Testing the Voice Interface

To test your voice interface, you need to run it on a web server. You can use a simple development server:
# If you have Node.js installed
npx serve
# Or with Python 3
python -m http.server
bash
Open your browser and navigate to the local server (typically http://localhost:5000 or http://localhost:8000).

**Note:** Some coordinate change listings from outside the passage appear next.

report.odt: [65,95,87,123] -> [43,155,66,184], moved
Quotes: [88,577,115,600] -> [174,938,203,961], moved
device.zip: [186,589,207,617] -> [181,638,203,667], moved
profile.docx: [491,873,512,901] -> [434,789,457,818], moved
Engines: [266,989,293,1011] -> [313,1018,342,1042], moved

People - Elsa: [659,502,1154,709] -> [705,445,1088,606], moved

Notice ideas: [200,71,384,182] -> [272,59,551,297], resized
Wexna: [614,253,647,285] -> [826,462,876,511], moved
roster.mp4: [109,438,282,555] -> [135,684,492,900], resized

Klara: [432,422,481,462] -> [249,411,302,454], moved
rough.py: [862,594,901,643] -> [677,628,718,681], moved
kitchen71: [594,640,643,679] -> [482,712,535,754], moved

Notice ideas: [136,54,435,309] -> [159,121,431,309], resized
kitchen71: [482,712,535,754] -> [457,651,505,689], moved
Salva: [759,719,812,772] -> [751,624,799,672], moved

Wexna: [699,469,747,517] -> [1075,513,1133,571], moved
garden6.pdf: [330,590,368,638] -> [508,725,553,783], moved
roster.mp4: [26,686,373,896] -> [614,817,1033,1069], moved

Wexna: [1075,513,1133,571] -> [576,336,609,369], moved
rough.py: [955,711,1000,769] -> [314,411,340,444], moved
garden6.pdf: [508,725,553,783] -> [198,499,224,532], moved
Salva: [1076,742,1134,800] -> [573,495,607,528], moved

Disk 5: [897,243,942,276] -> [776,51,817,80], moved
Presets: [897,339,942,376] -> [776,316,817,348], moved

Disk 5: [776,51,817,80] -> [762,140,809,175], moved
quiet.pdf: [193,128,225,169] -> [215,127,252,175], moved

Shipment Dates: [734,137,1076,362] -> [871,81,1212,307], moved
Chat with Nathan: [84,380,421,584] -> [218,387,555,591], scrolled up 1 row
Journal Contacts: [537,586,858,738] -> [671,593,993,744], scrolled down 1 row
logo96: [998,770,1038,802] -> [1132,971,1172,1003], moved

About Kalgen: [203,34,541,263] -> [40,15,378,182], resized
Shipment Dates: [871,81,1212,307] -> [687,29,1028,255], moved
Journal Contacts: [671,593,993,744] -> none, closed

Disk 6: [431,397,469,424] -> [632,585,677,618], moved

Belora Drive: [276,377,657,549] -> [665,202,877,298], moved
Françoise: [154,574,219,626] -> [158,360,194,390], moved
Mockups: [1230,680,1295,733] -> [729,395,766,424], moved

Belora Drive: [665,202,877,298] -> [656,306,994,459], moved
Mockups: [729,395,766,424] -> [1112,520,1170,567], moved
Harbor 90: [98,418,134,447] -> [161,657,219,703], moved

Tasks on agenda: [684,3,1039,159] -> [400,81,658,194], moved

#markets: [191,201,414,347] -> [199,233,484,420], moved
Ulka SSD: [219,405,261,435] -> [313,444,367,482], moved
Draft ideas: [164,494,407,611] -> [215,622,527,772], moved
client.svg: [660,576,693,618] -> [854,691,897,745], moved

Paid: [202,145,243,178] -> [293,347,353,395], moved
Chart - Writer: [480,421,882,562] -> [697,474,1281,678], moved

Grant microphone permissions when prompted.

Further Enhancements

This basic implementation can be enhanced in several ways:
  1. Add conversation history storage
  2. Implement voice activity detection for automatic recording
  3. Add voice preferences (gender, tone, speed)
  4. Implement a more sophisticated UI with visual feedback
  5. Add authentication and user profiles

Conclusion

You've now built a basic voice interface using Addis AI's Text-to-Speech and Speech-to-Text capabilities. This implementation demonstrates the fundamental workflow for voice applications:
  1. Record user audio
  2. Transcribe audio to text
  3. Process text with AI
  4. Convert AI response to speech
  5. Play the speech response
For more advanced implementations, see our API Reference and explore our other Examples.
Note: This tutorial uses basic browser APIs for audio recording. For production applications, consider using more robust audio libraries and implementing proper error handling.